Isso é de uma irresponsabilidade sem tamanho.
Por
essas e outras, não tem como chamar o presidente de criminoso. Foi ele quem, no
início da pandemia chamou o vírus letal de “gripezinha”. Foi ele quem
incentivou o povo a desobedecer às regras de distanciamento social. Também foi
ele que disse que grande parte da população brasileira não queria tomar vacina,
e as comprou tardiamente depois de muita pressão. Foi esse mesmo irresponsável que
criticou o uso de máscaras e todos os outros cuidados a serem tomados para
barrar a transmissão do vírus.
Diante
de tal aberração dita pelo presidente a comunidade científica logo se levantou
para desmentí-lo.
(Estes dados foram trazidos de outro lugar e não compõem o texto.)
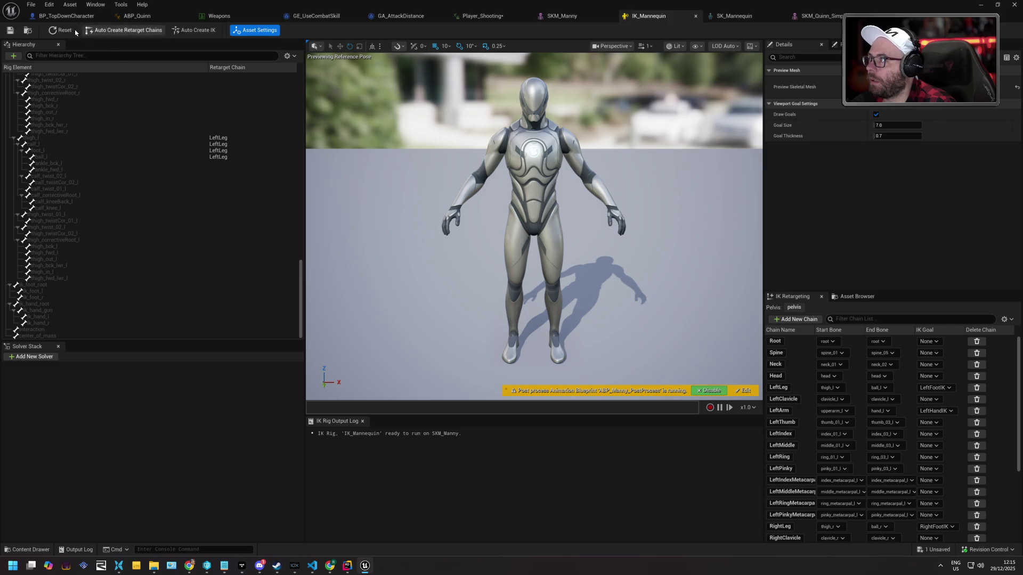
click(574, 16)
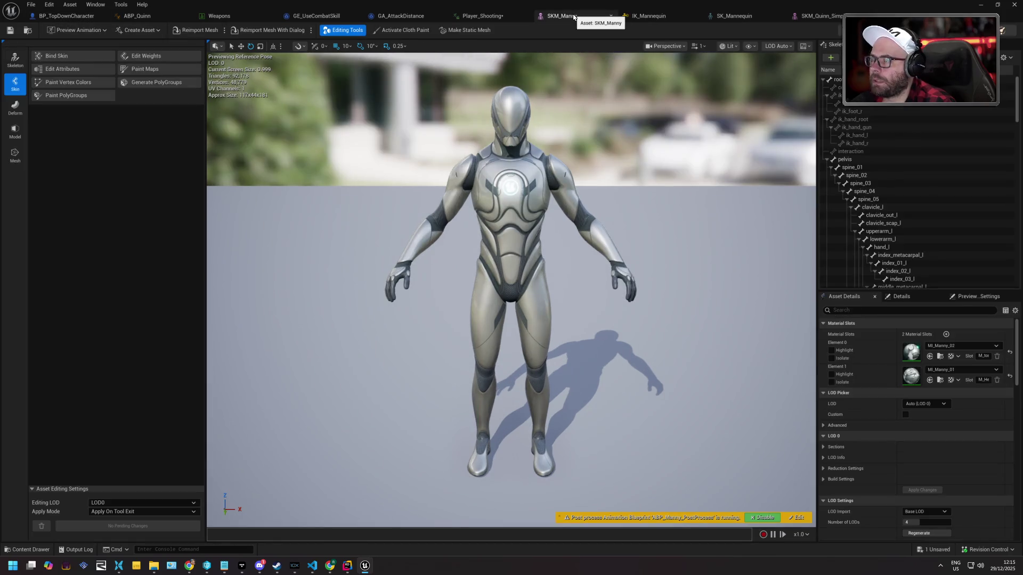
click(49, 551)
Políticos de vários partidos também usaram suas redes sociais
para criticá-lo. “É gravíssimo o presidente da República, por qualquer
forma, tentar atrapalhar o processo de vacinação dos brasileiros. Bolsonaro faz
isso há muito tempo. A última delas é um absurdo, um atentado, tentar atribuir
à vacinação a possibilidade de adquirir alguma doença como a Aids. É preciso
que o Judiciário e o próprio Congresso se posicione, porque um presidente da
República não pode ser tratado como uma criança irresponsável”, disse o senador
Alessandro Vieira, do Cidadania.
As
redes socias dessa vez não cruzaram os braços e agiram fortemente contra a fala
do presidente. No domingo, o Facebook tirou do ar a nociva live. No fim da
tarde desta segunda, o Youtube decidiu suspender por uma semana o canal do
presidente. O Instagram também derrubou o vídeo.
A
atitude das redes sociais ainda foi muito tímida, pois Bolsonaro deveria ser
banido das redes sociais, assim como foi banido delas o ex-presidente americano,
Donald Trump. Afinal de contas, Bolsonaro e seus asseclas, usam as redes
sociais como quem usa o campo para plantar joio em vez de trigo, e o joio que
eles plantam é a desinformação e ódio.
Definitivamente,
o Brasil não merece um presidente como Jair Bolsonaro. Chamo para encerrar este
artigo o ator Wagner Moura, que depois de vários adiamentos, finalmente, se
prepara para o lançamento de Marighella, primeiro filme dirigido por
ele, e que tem o cantor e ator, Seu Jorge, no papel principal, vivendo o
guerrilheiro e escritor Marighella.
Em entrevista ao jornal Folha de São Paulo, publicada em 23 de outubro Moura fala do filme e do Brasil atual. O jornalista, Leonardo Sanchez, pergunta como Wagner Moura analisa o governo Bolsonaro para além da cultura, ao que Moura responde: “Eu costumo dizer que a vitória do Bolsonaro nas eleições foi trágica, mas pedagógica. Esse cortejo de mediocridade que vem atrás dele mostra que o Bolsonaro não é um alien, não veio de Marte. Ele é um personagem profundamente conectado ao esgoto da história brasileira, que nos mostra que o Brasil não é só um país de originalidade, de beleza, de potência, de diversidade, de biodiversidade.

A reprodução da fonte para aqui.